Stored data entries
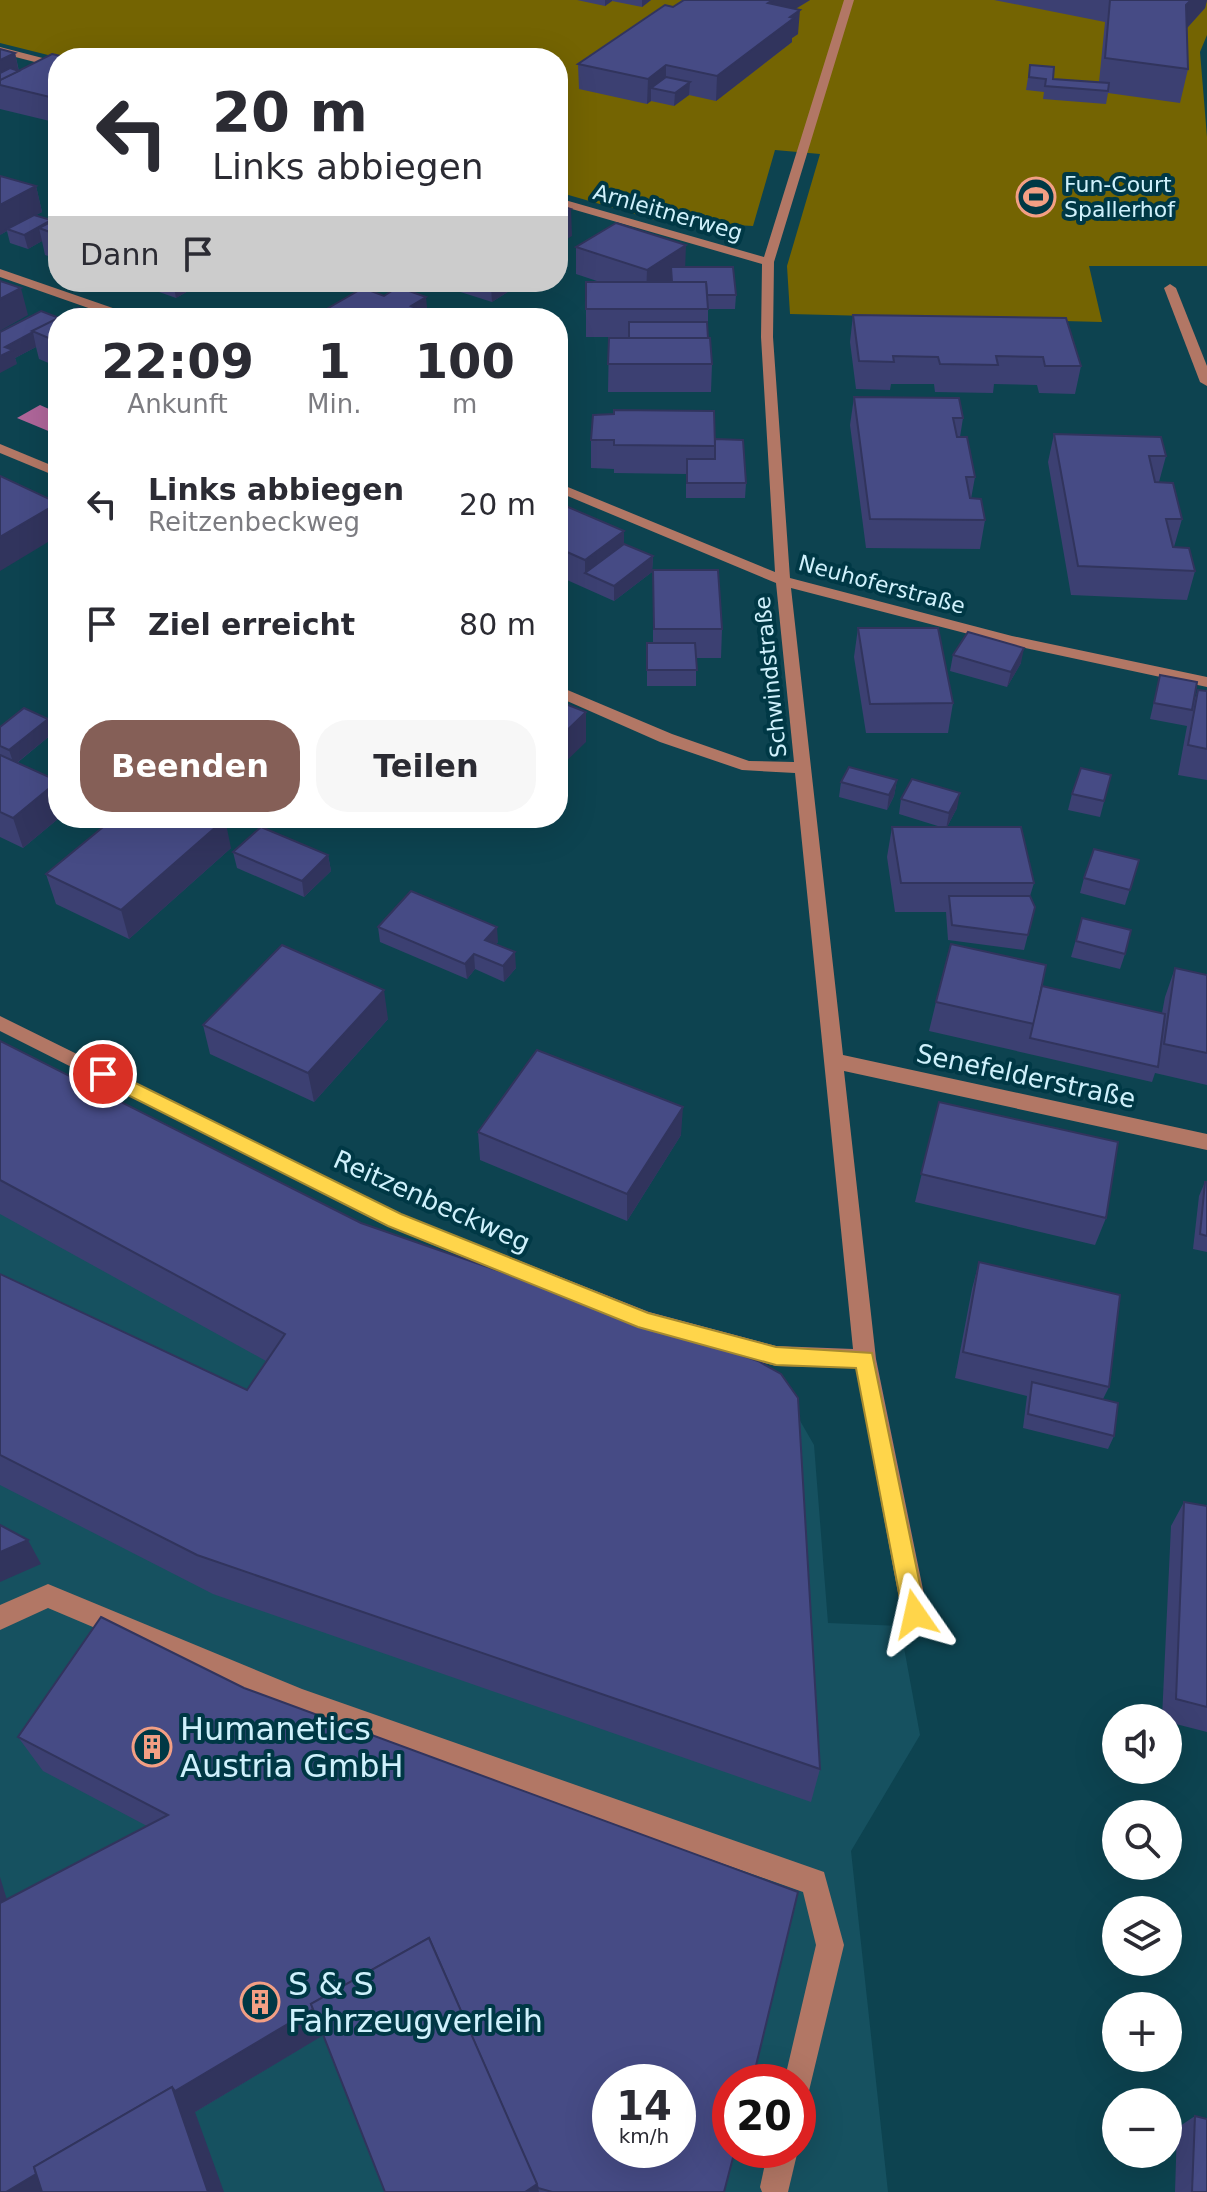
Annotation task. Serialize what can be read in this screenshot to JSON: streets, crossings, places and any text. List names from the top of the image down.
{
  "streets": {
    "street": [
      "Arnleitnerweg",
      "Neuhoferstraße",
      "Schwindstraße",
      "Senefelderstraße",
      "Reitzenbeckweg"
    ]
  },
  "crossings": [
    ["Arnleitnerweg", "Schwindstraße"],
    ["Neuhoferstraße", "Schwindstraße"],
    ["Schwindstraße", "Senefelderstraße"],
    ["Schwindstraße", "Reitzenbeckweg"]
  ],
  "places": {
    "sports": ["Fun-Court Spallerhof"],
    "building": ["Humanetics Austria GmbH", "S & S Fahrzeugverleih"]
  },
  "page": {
    "turn": ["20 m", "Links abbiegen"],
    "then": "Dann",
    "eta": [
      "22:09",
      "Ankunft",
      "1",
      "Min.",
      "100",
      "m"
    ],
    "list": [
      {
        "name": "Links abbiegen",
        "note": "Reitzenbeckweg",
        "value": "20 m"
      },
      {
        "name": "Ziel erreicht",
        "value": "80 m"
      }
    ],
    "buttons": ["Beenden", "Teilen"],
    "map_buttons": ["+", "−"],
    "speed": "14 km/h",
    "limit": "20"
  }
}
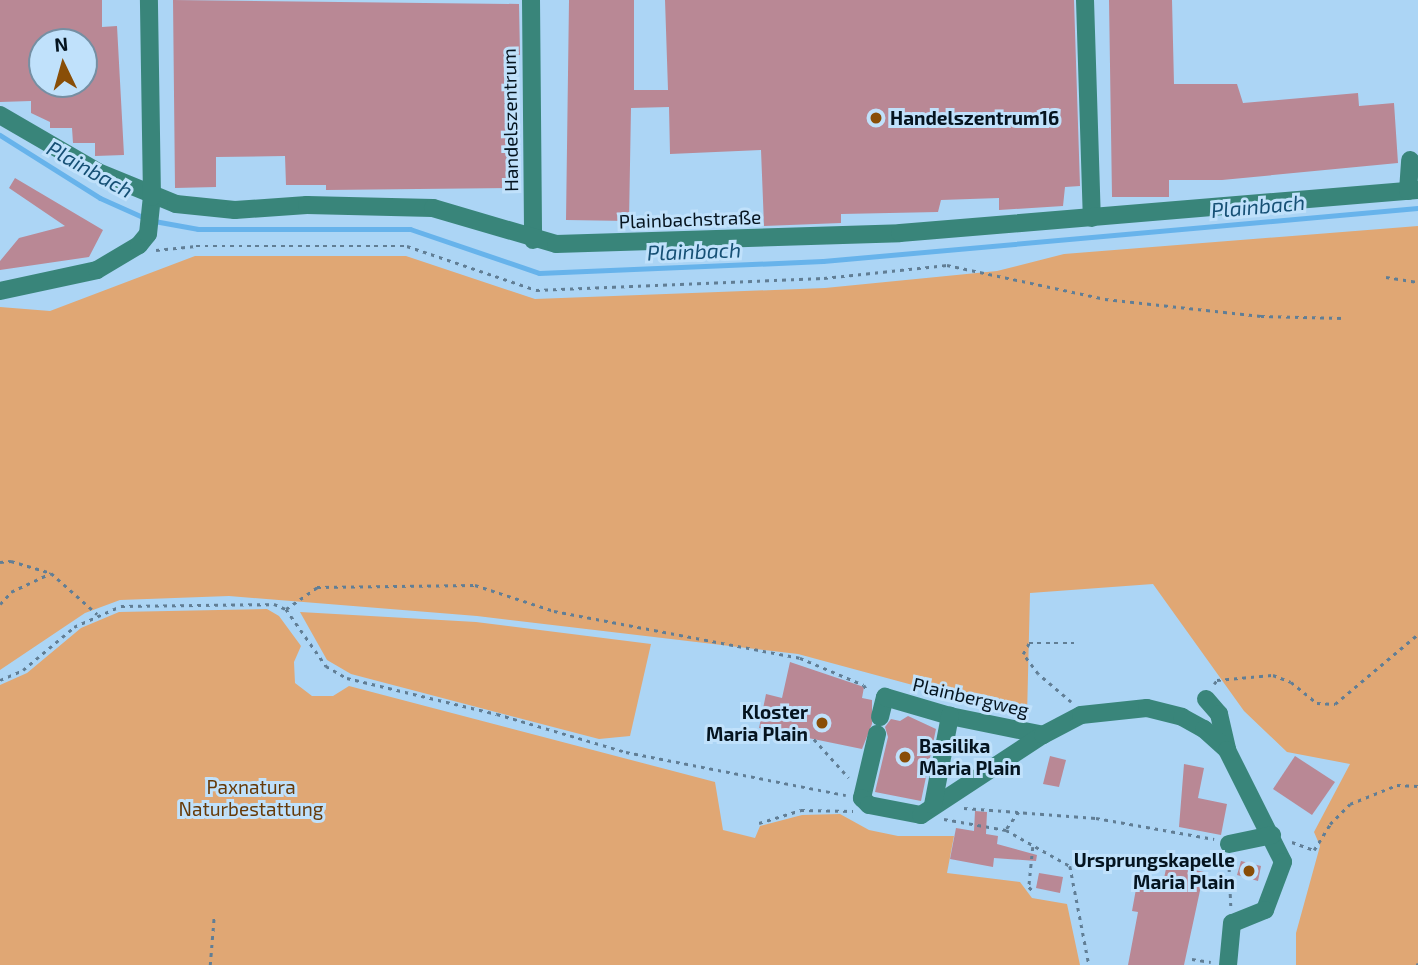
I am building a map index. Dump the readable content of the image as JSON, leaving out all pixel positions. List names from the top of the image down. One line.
{"streets":{"street":["Handelszentrum","Plainbachstraße","Plainbergweg"]},"crossings":[["Handelszentrum","Plainbachstraße"]],"water":["Plainbach"],"parks":["Paxnatura Naturbestattung"],"places":["Handelszentrum16","Kloster Maria Plain","Basilika Maria Plain","Ursprungskapelle Maria Plain"],"north":"top"}
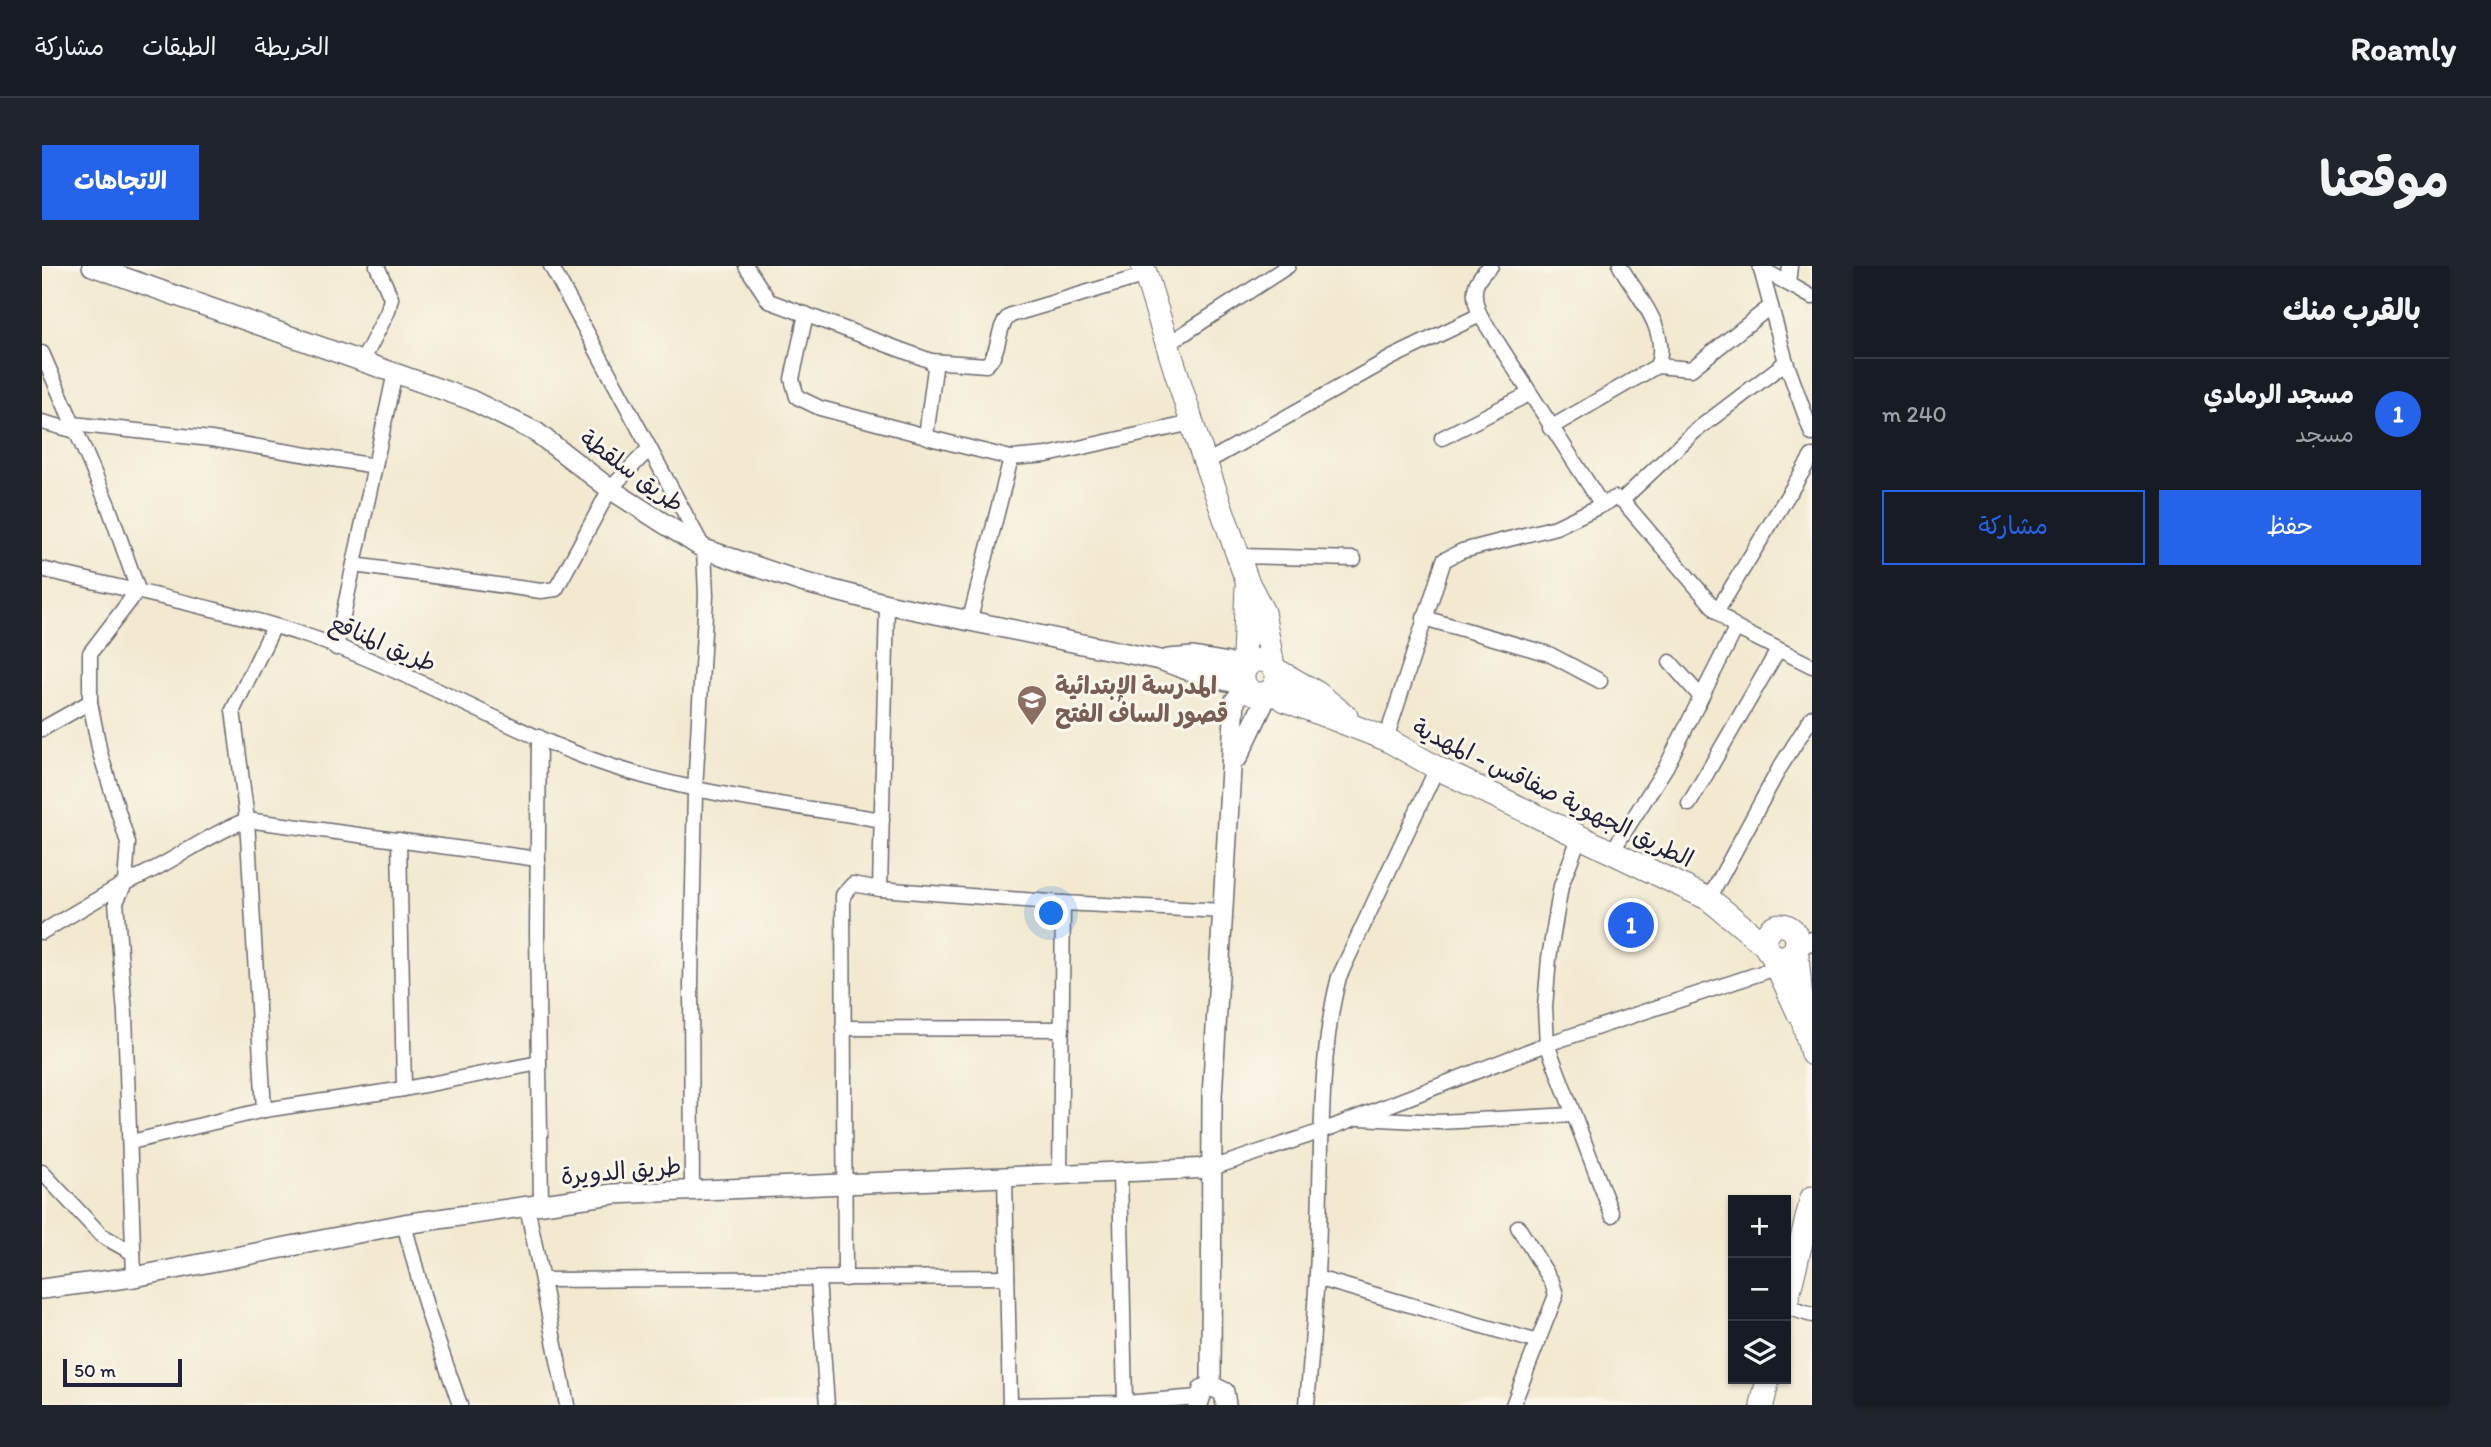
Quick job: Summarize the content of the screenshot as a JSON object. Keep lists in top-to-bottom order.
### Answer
{
  "streets": {
    "main road": ["الطريق الجهوية صفاقس - المهدية"],
    "street": ["طريق سلقطة", "طريق المناقع", "طريق الدويرة"]
  },
  "crossings": [
    ["طريق سلقطة", "الطريق الجهوية صفاقس - المهدية"]
  ],
  "places": {
    "school or university": ["المدرسة الإبتدائية قصور الساف الفتح"]
  },
  "scale_bar": "50 m",
  "page": {
    "header": "Roamly",
    "nav": ["الخريطة", "الطبقات", "مشاركة"],
    "title": "موقعنا",
    "buttons": [
      "الاتجاهات",
      ["حفظ", "مشاركة"]
    ],
    "heading": "بالقرب منك",
    "list": [
      {
        "mark": "1",
        "name": "مسجد الرمادي",
        "note": "مسجد",
        "value": "240 m"
      }
    ],
    "pins": "1",
    "map_buttons": ["+", "−"],
    "scale": "50 m"
  }
}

■ TASK TO CARRY OUT: Set the data above down again exactly as given, with no pictures.

■ TASK SOLUTION:
Annotation task. Serialize what can be read in this screenshot to JSON: streets, crossings, places and any text. List names from the top of the image down.
{
  "streets": {
    "street": [
      "Arnleitnerweg",
      "Neuhoferstraße",
      "Schwindstraße",
      "Senefelderstraße",
      "Reitzenbeckweg"
    ]
  },
  "crossings": [
    ["Arnleitnerweg", "Schwindstraße"],
    ["Neuhoferstraße", "Schwindstraße"],
    ["Schwindstraße", "Senefelderstraße"],
    ["Schwindstraße", "Reitzenbeckweg"]
  ],
  "places": {
    "sports": ["Fun-Court Spallerhof"],
    "building": ["Humanetics Austria GmbH", "S & S Fahrzeugverleih"]
  },
  "page": {
    "turn": ["20 m", "Links abbiegen"],
    "then": "Dann",
    "eta": [
      "22:09",
      "Ankunft",
      "1",
      "Min.",
      "100",
      "m"
    ],
    "list": [
      {
        "name": "Links abbiegen",
        "note": "Reitzenbeckweg",
        "value": "20 m"
      },
      {
        "name": "Ziel erreicht",
        "value": "80 m"
      }
    ],
    "buttons": ["Beenden", "Teilen"],
    "map_buttons": ["+", "−"],
    "speed": "14 km/h",
    "limit": "20"
  }
}
I am building a map index. Dump the readable content of the image as JSON, leaving out all pixel positions. List names from the top of the image down. One line.
{"streets":{"street":["Handelszentrum","Plainbachstraße","Plainbergweg"]},"crossings":[["Handelszentrum","Plainbachstraße"]],"water":["Plainbach"],"parks":["Paxnatura Naturbestattung"],"places":["Handelszentrum16","Kloster Maria Plain","Basilika Maria Plain","Ursprungskapelle Maria Plain"],"north":"top"}
Quick job: Summarize the content of the screenshot as a JSON object. Keep lists in top-to-bottom order.
### Answer
{
  "streets": {
    "main road": ["الطريق الجهوية صفاقس - المهدية"],
    "street": ["طريق سلقطة", "طريق المناقع", "طريق الدويرة"]
  },
  "crossings": [
    ["طريق سلقطة", "الطريق الجهوية صفاقس - المهدية"]
  ],
  "places": {
    "school or university": ["المدرسة الإبتدائية قصور الساف الفتح"]
  },
  "scale_bar": "50 m",
  "page": {
    "header": "Roamly",
    "nav": ["الخريطة", "الطبقات", "مشاركة"],
    "title": "موقعنا",
    "buttons": [
      "الاتجاهات",
      ["حفظ", "مشاركة"]
    ],
    "heading": "بالقرب منك",
    "list": [
      {
        "mark": "1",
        "name": "مسجد الرمادي",
        "note": "مسجد",
        "value": "240 m"
      }
    ],
    "pins": "1",
    "map_buttons": ["+", "−"],
    "scale": "50 m"
  }
}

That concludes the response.